Ruben Roy - Mizuho Securities USA Inc., Research Division

Great. Okay. Well, that makes a lot of sense. And just a quick follow-up on the -- around OpEx. If we do assume sort of a flattish revenue growth environment over the next several quarters and you're running at around 30.5% to 31% non-GAAP OpEx as a percentage of revenues, the integration efforts that you're talking about completing in Q1, around the Q1 time frame, will those create a step function down towards your longer-term goal of 27.5% of revenues? Or is it going to take more time to bring OpEx down to that type of level, again, assuming sort of a flattish revenue environment?

Steve Sanghi

Yes, the 27.5% is not achievable with flat revenue from here, and I think if that's what you model, it probably would be just way too conservative.

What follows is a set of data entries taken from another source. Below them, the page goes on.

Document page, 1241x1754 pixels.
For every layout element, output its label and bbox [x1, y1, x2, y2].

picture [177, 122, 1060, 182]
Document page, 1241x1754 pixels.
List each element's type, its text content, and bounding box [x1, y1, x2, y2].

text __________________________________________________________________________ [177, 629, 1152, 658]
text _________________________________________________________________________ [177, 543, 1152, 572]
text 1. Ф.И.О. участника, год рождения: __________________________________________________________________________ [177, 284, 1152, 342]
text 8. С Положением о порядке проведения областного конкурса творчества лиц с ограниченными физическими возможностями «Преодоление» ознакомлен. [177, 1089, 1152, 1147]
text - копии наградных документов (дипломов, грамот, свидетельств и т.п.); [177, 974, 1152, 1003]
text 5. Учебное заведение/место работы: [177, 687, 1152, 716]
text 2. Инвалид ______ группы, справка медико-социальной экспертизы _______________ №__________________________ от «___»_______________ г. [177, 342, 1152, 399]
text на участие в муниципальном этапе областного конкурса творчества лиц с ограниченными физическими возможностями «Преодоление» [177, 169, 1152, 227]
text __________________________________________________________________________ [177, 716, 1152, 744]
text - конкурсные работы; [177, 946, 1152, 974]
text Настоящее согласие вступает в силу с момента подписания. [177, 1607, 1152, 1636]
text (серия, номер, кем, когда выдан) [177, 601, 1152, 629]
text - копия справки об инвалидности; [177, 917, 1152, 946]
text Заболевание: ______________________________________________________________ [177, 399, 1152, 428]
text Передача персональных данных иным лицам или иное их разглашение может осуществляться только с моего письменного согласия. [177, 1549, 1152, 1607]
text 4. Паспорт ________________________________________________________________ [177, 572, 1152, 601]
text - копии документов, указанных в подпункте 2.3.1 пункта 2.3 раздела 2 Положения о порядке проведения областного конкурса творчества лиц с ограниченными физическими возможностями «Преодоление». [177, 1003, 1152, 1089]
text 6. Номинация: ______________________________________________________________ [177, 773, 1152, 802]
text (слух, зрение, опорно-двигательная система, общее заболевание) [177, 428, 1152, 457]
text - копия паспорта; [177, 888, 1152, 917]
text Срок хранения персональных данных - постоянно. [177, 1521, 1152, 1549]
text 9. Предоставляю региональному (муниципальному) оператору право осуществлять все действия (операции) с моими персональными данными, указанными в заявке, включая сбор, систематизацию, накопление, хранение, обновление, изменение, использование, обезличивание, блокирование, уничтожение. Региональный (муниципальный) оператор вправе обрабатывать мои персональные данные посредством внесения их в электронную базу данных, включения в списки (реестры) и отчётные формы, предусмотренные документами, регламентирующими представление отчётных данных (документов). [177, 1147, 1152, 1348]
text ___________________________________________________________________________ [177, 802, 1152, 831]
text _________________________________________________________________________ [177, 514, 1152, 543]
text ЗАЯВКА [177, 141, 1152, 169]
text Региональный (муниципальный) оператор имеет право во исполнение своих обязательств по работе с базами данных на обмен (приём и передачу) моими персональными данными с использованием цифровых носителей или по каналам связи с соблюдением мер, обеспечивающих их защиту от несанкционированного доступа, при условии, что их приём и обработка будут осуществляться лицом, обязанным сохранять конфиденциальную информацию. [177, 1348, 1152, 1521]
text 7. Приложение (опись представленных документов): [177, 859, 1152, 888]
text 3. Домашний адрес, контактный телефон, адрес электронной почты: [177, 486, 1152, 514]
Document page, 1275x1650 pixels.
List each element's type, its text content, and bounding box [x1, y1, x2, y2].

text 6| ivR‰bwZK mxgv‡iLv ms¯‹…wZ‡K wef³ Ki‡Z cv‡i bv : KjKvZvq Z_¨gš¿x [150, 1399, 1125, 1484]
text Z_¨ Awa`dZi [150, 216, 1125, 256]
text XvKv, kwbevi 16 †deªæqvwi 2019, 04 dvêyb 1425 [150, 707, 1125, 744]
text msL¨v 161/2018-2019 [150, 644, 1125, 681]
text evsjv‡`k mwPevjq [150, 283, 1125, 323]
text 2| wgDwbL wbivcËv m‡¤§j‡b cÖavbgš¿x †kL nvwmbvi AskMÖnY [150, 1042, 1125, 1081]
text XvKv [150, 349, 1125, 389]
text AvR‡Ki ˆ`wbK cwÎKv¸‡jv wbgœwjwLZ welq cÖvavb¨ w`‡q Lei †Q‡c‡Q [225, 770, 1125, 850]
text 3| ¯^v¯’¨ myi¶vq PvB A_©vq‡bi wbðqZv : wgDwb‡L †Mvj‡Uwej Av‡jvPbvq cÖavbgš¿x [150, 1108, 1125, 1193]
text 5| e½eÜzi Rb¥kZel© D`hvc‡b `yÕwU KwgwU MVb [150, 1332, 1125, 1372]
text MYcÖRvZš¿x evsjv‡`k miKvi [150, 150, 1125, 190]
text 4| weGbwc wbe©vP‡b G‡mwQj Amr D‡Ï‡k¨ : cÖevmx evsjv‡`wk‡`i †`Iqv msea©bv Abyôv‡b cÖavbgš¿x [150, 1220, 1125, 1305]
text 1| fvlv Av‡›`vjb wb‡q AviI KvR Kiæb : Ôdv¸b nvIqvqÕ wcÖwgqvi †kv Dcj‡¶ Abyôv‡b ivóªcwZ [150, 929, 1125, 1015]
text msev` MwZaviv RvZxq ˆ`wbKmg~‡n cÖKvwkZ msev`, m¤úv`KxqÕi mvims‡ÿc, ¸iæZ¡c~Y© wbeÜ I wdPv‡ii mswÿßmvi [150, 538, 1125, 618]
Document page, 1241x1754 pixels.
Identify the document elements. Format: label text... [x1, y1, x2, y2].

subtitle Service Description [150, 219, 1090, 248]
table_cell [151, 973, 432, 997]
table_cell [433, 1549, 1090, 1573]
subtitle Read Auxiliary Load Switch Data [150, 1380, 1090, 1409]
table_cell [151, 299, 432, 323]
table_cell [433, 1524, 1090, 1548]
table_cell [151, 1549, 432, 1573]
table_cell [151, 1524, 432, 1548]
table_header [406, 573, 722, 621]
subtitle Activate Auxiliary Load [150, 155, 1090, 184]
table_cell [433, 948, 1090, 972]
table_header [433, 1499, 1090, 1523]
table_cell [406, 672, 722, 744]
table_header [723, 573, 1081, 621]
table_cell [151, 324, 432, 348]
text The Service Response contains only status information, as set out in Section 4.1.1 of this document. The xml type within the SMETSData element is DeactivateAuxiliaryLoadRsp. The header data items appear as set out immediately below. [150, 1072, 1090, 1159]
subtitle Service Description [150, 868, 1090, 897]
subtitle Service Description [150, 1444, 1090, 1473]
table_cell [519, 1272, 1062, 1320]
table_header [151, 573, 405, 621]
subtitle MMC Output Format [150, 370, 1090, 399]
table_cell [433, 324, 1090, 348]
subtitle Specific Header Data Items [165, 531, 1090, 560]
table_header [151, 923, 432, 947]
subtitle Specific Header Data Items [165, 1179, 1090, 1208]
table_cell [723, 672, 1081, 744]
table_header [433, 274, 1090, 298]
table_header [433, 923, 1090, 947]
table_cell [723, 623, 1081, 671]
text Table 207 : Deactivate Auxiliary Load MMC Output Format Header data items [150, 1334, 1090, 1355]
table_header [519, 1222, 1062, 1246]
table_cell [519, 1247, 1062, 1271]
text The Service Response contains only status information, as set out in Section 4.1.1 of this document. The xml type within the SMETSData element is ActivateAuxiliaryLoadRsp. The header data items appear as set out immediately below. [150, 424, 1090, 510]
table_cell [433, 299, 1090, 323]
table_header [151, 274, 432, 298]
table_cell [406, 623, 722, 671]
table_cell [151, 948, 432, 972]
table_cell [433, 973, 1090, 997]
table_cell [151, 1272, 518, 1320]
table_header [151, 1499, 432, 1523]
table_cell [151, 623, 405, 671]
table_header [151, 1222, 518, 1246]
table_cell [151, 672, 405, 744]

I -- this is -- with just the inventory being that low in this environment, it's pretty much at the bottom here. So if you assume flat revenue, and you said for several quarters and you probably are modeling it way, way too conservative, there will be revenue growth because without the revenue growth, you can't get to our model. The other thing is if the revenue doesn't grow in your model, then even if I bring the inventory down, I cannot still run full production. Then I still don't get the full gross margin recovery. So there has to be some business recovery either through new products or the number of new products we are launching. Ganesh talked about a couple of product lines in the analog group, similarly, we have in the microcontroller group, revenue coming from some of the synergy realized with SMSC. We absolutely will grow revenue next year.

Ruben Roy - Mizuho Securities USA Inc., Research Division

Right. I apologize, Steve. I was just kind of -- I guess I drew a wrong conclusion on your commentary around the rotating work schedules out to June and what you had said around the flattish revenue environment driving that. So, I mean, you answered the first -- during the first part of the question, so my mistake.

Operator

And ladies and gentlemen, that does conclude our question-and-answer session. I'd now like to turn the call back over to Steve Sanghi for any additional or closing remarks.

Steve Sanghi

Well, we want to thank you, everybody, for attending this conference call. Some of the Microchip management will be on the roadshow attending some of the conferences. So we'll see you on the conference circuit, and we'll talk to you again in the next conference call. Thank you.

Operator

And, ladies and gentlemen, once again, that does conclude today's call. We do appreciate everyone's participation.